## Given instruction 1
Decide whether each statement agrees with the text on acid fixing baths. Answer yes or no for each, and quote the deciding words of the text exactly.
(a) The isoelectric point of gelatin is where its swelling when wet is greatest.
(b) Potassium aluminum sulfate hardens gelatin only within a narrow pH range somewhat on the acid side.
(c) The two binding forces may extend washing times by about three times.
## Given instruction 2
Write out a passage from the text on acid fixing baths again, switching "mordanting" to "binding" throughout it. Begin at the words "This effect is" and stop after the words "some still do.".
>> Begin Excerpt to read
There is some truth to this, but here is the story. Acid
fixing baths can retard washing for two reasons, both of
which are related to the pH. First, the pH of the gelatin
decides the electrical charge of the molecules which in turn
contolls the degree to which thiosulfate ions and ions of
the reaction products are attracted to those molecules.
Gelatin is peculiar because it is neither an acid or base
but has characteristics of both. Such substances are known
as amphoretic. Gelatin will take on the pH of the last
solution it is treated with. However, gelatin has a
characteristic which _is_ pH related and that is the pH at
which the charges in it are at equilibrium. This is called
the "isoelectric" point. The isoelectric point is also the
point where the swelling of the gelatin when wet is minimum.
For most photograhic gelatin the isoelectric point is
slightly on the acid side of neutral. The isoelectric point
is a function of the method by which the gelatin is refined.
  When the pH is below, that is on the acid side, of the
isoelectric point, the charges are such that they tend to
attract the thiosulfate ions. This is due to the familiar
rule that opposing charges attract and similar charges
repel. When the gelatin is brought to the alkaline side of
the isoelectric point it will repel the thiosulfate ions and
so they will wash out faster. Because photographic gelatin
has an isoelectric point which is very slightly acid making
it neutral in pH is sufficient to make the charges favorable
to washing.
  The second reason acid fixers tend to retard fixing
applies only to fixers containing Potassium aluminum
sulfate, AKA White Alum, as a hardening agent. This
substance hardens gelatin only over narrow range of pH which
is somewhat on the acid side. The hardening action is
destroyed if the emulsion is subsequently made alkaline. The
alum also binds other substances to the gelatin molecules.
This effect is described as being similar to the mordanting
used to make dyes fast. At neutral pH the mordanting action
no longer takes place but most of the hardening action is
still effective. If the gelatin is made more alkaline, for
instance by treating it in a 2% solution of Sodium carbonate
or Sodium Metaborate (Kodalk) both the mordanting action and
the hardening are destroyed.
  Hardeners are used in the fixing bath to prevent undue
swelling of the emulsion in both fixing bath and subsequent
washing. The gelatin is quite vulnerable to scratching and
gouging when swollen. Newer films have emulsions which are
thoroughly hardened in manufacture and probably do not need
the further hardening of the fixing bath but some still do.
  The effect of these two binding forces on the thiosulfate
ions and on the fixer reaction products (silver and
thiosulfate complexes) is to extend washing times by perhaps
three times.
  The effect of both binding actions can be eliminated if:
1, the gelatin is never made acid; 2, if it is not treated
with alum hardener and left in an acid condition. A neutral
or somewhat alkaline fixing bath accomplishes the first
purpose and, indirectly, the second because an alum, or
other metallic hardener, will not work in an alkaline
environment.
  What is the disadvantage of a neutral or alkaline fixing
bath? Mainly that any carried over developer remains active
until either washed out or exhausted or enough halide is
dissolved to prent further development. Secondly, an acid
stop bath can not be used and in any case any developer in
the emulsion would be reactivated in an alkaline fixer so it
would do no good. If the fixing bath contains sulfite, which
it must to preserve the thiosulfate, the developer will not
produce stains due to oxidation products but it may make a
difference in the final amount of development of the
negatives. Usually in non-acid development systems, like
some color films,  an intermediate wash is used between
development and fixation which is sufficient to wash out the
bulk of the developer. The development time and this rinse
time are calculated to result in the proper amount of
development. This same thing can be done in black and white
of course. Non acid processing is used for some color films
becaue the dyes which make up the image are bleached or
otherwise changed by the acid.
>> End Excerpt to read
>> Begin Information supplied
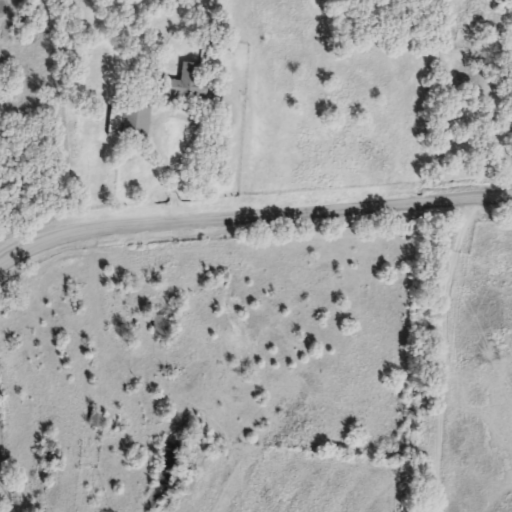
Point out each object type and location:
>> End Information supplied
## Task answer 1
(a) No: "The isoelectric point is also the point where the swelling of the gelatin when wet is minimum."
(b) Yes: "This substance hardens gelatin only over narrow range of pH which is somewhat on the acid side."
(c) Yes: "The effect of these two binding forces on the thiosulfate ions and on the fixer reaction products (silver and thiosulfate complexes) is to extend washing times by perhaps three times."

## Task answer 2
This effect is described as being similar to the binding
used to make dyes fast. At neutral pH the binding action
no longer takes place but most of the hardening action is
still effective. If the gelatin is made more alkaline, for
instance by treating it in a 2% solution of Sodium carbonate
or Sodium Metaborate (Kodalk) both the binding action and
the hardening are destroyed.
  Hardeners are used in the fixing bath to prevent undue
swelling of the emulsion in both fixing bath and subsequent
washing. The gelatin is quite vulnerable to scratching and
gouging when swollen. Newer films have emulsions which are
thoroughly hardened in manufacture and probably do not need
the further hardening of the fixing bath but some still do.